I'm Stripe's CTO and wrote a good deal of the RCA (with the help of others, including a lot of the engineers who responded to the incident). If you've any specific feedback on how to make this more useful, I'd love to hear it.
I don't think either one is particularly "useful" to me as a consumer of the business, other than knowing that "we have top people working on it right now" and there's a plan in place to try and avoid future problems.
What's fun for a software person is that there's a lot of interesting digressions and stuff to learn in the Cloudflare one. The whole explanation of the regexp at the end is something that no one cares about from the business side, but is an interesting read in and of itself.
It's worth noting that yours came out a bit more than a week faster than theirs, which jgrahamc clearly spent a lot of time writing. No idea if anyone cares about the speed with which these things are released...

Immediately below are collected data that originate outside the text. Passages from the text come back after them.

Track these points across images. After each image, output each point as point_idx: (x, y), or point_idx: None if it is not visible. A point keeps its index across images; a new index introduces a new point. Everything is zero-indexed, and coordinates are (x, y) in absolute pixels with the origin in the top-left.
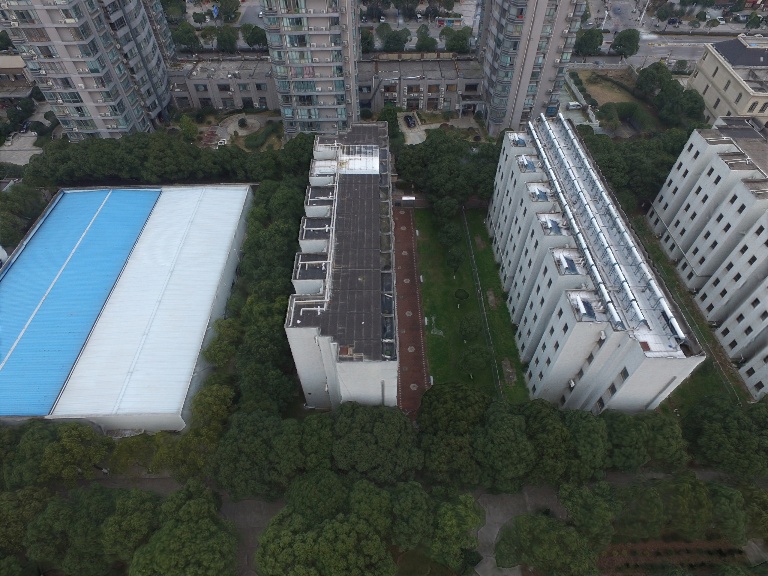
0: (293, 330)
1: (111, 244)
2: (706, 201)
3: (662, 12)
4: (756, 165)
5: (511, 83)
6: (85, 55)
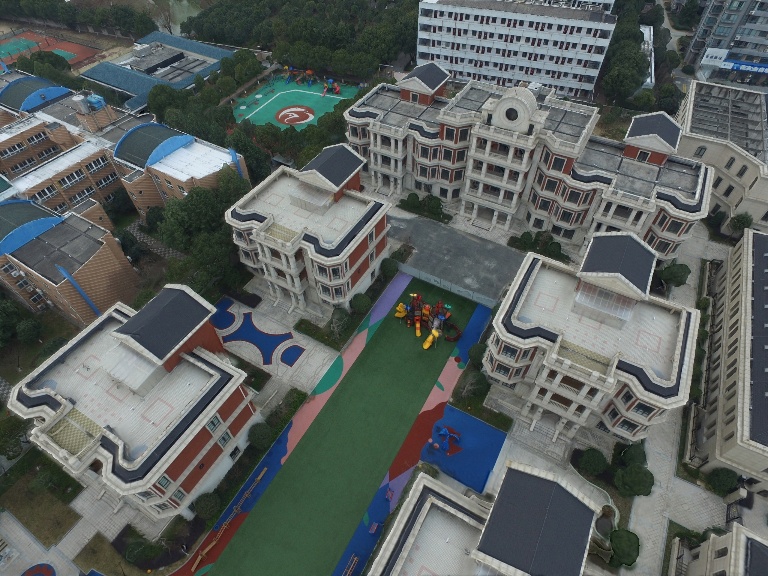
0: None
1: None
2: None
3: None
4: (555, 5)
5: None
6: None
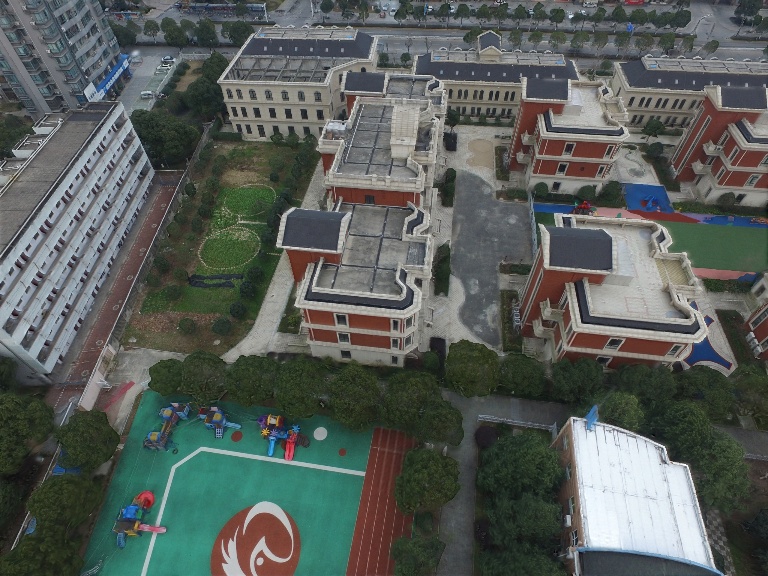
0: None
1: None
2: None
3: (322, 4)
4: None
5: (14, 73)
6: None
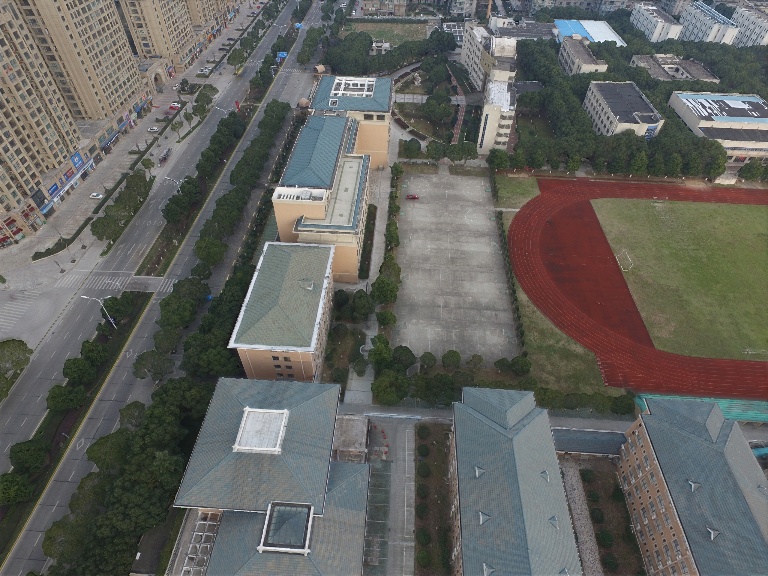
0: (660, 23)
1: None
2: (740, 23)
3: None
4: None
5: (677, 2)
6: None
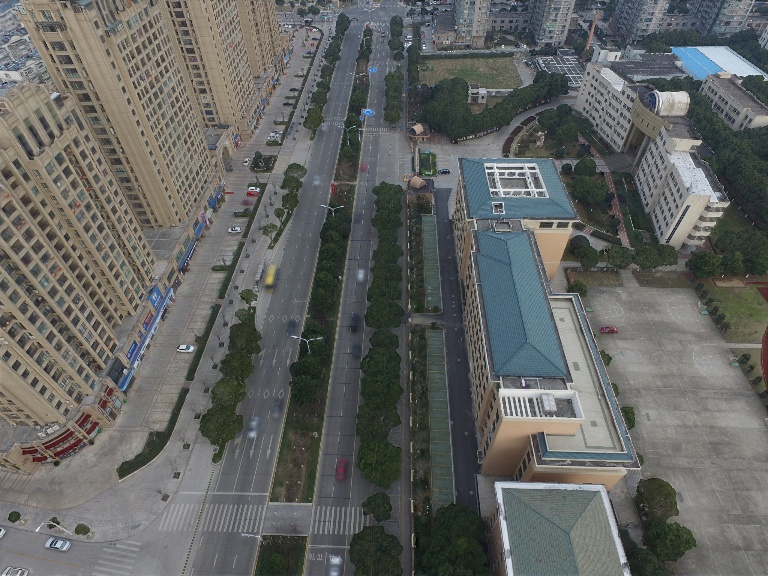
0: None
1: (701, 57)
2: None
3: None
4: None
5: None
6: (667, 4)
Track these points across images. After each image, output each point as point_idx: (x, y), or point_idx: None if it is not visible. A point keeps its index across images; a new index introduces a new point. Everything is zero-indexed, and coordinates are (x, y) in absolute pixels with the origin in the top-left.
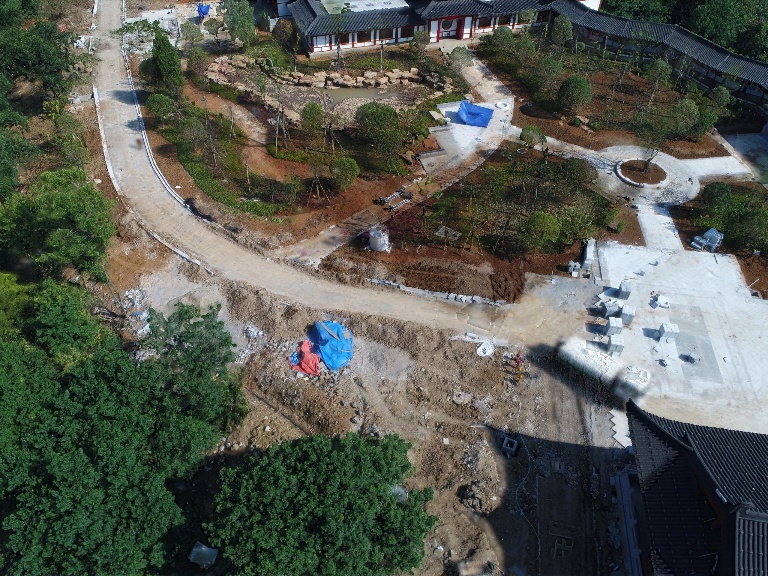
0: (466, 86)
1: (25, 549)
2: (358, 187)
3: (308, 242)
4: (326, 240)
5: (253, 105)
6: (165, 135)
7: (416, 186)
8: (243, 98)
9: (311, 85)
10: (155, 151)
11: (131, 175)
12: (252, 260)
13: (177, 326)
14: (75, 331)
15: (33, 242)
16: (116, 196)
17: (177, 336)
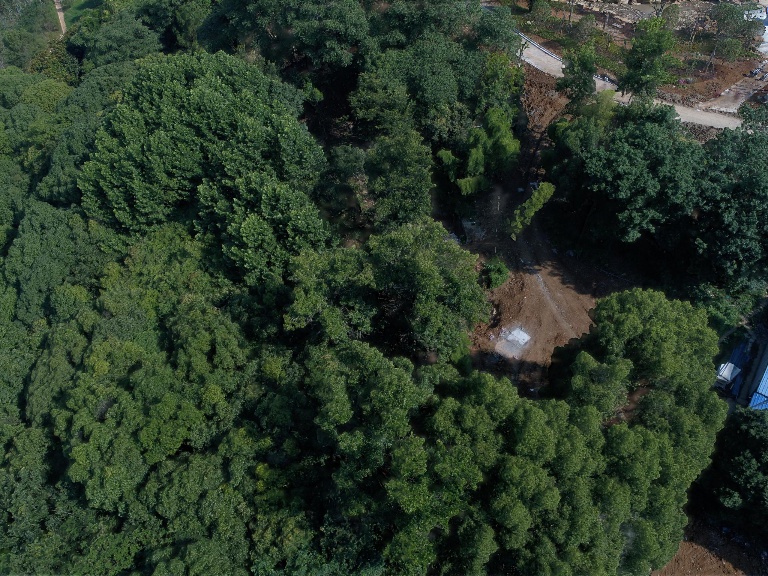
0: (749, 0)
1: (747, 228)
2: (726, 66)
3: (717, 99)
4: (730, 98)
5: (593, 14)
6: (543, 35)
7: (767, 66)
8: (580, 10)
9: (619, 2)
10: (543, 46)
11: (540, 61)
12: (686, 110)
13: (766, 114)
14: (680, 124)
15: (591, 80)
16: (545, 74)
17: (764, 121)
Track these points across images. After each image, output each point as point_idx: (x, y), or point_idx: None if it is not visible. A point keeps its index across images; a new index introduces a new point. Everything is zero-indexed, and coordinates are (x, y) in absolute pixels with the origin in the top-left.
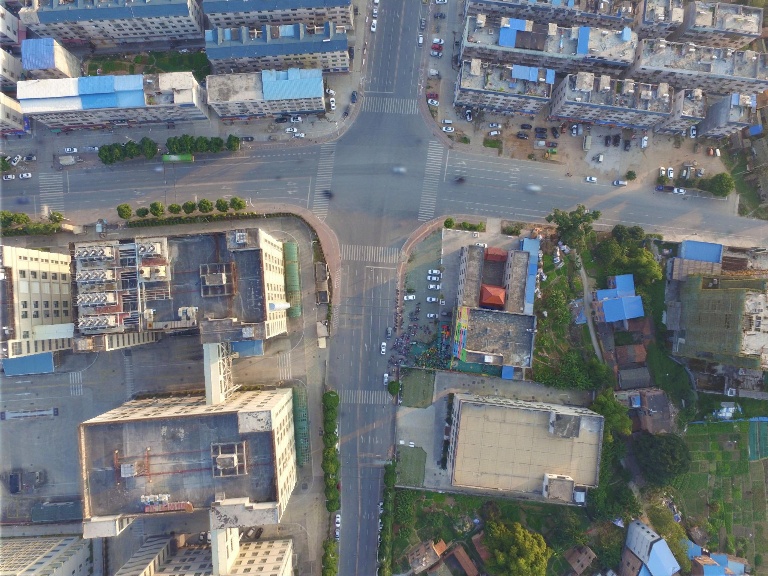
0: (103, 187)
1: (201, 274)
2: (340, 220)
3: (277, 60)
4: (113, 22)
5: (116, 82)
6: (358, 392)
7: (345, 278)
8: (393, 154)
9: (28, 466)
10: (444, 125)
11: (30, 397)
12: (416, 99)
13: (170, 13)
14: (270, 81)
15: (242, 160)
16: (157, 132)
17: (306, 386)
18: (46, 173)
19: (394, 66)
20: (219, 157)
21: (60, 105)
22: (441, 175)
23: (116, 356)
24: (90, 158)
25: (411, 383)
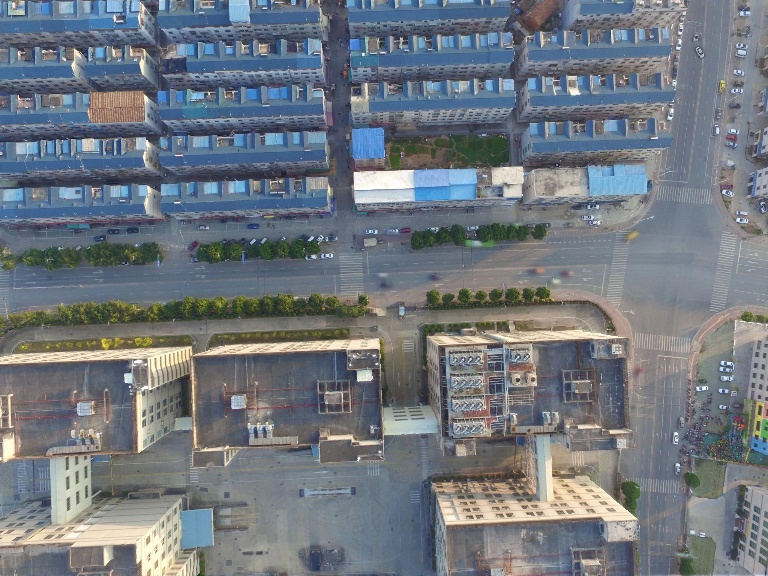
0: (402, 269)
1: (565, 380)
2: (633, 308)
3: (592, 152)
4: (436, 112)
5: (450, 176)
6: (649, 481)
7: (638, 366)
8: (686, 244)
9: (326, 543)
10: (738, 216)
11: (328, 475)
12: (710, 189)
13: (497, 105)
14: (596, 177)
15: (538, 246)
16: (456, 216)
17: (598, 473)
18: (346, 253)
19: (689, 155)
20: (516, 242)
21: (393, 196)
22: (734, 266)
23: (413, 437)
24: (390, 240)
25: (702, 473)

Hi Dave, you probably won't remember me (we only spent about 2 months together in Stripe), but I bet Mr Larson remembers.
The first question is who is this written for: It lacks the detail I would write for the incident review meeting audience, while lacking a simpler story for the non technical. As it is at the time I read it, I don't think it aims any audience very well.
I understand that the level of detail of the internal report might be excessive for the internal report, but if technical readers are the target, some more details would have helped. For example the monitoring details that Will described in another thread are a key missing detail that, if anything, would make Stripe look better, as problems like that happen all the time. I bet there are more details that are equally useful that would be in an internal report that would not reveal delicate information. In general, the only reason I could follow the document well is that I remember how the Stripe storage system worked last year, and I could handwave a year worth of changes. Since this part of the Stripe infrastructure is relatively unique, it's difficult to understand from the outside, and looks as if it doesn't have enough information.
In particular, the remediations say very little that is understandable from the outside: Most of the text could apply to pretty much any incident on a storage of queuing subsystem I was ever a part of: More alerts, an extra chart in an ever growing dashboard, some circuit breakers to deal with the specific failure shape... It's all real, but without details, it says very little.
I understand why you might not want to divulge that level of detail though. If we want fewer details, then the article could cut all kinds of low-information sections, and instead focus more on the response, and the things that will be changed in the future. The most interesting bit about this is the quick version rollback, which, in retrospect, might not have been the right call. A more detailed view of the alternatives, And why the actions that ultimately led to the second incident were made would be enlightening, and would humanize the piece.
Thank you for not just providing a public root cause analysis, but coming here to discuss it in HN.
I work at Stripe, on the marketing team, and assisted a bit here. My last major engineering work was writing the backend to a stock exchange.
If anyone on HN knows anyone who has the sort of interesting life story where they both know what can cause a cluster election to fail and like writing about that sort of thing, we would eagerly like to make their acquaintance.
Kyle used to work at Stripe and left. I don’t think he would come back unfortunately. That guy is absolutely amazing, especially with regards to distributes DBs and writing about them
For starters maybe provide more details beside the vague information of some feature of some database didnt work as expected. Imagine you are giving this to your employees (especially new ones) to learn something. How much actual useful knowledge is being shared here to learn from?
Unexpected things are bound to happen. But, one thing that stuck out to me is that you dont seem to have a safe way to test changes (which would have prevented the second failure). Are there no other environments to test changes on? Is there no way to incrementally roll-out? Is there not another environment which can step in in place of a failing one while you investigate? These seem like fairly common industry practices which help you deal with unexpected failures, but I dont see a mention of if/why these practices failed and if/how that is being remediated.
It would be great that in these types of situations if the CC Tokens validity period is extended, or at least known as the documentation states it is short. For our app if the tokens were valid longer, we could write this up as a non-event and retry when things were better.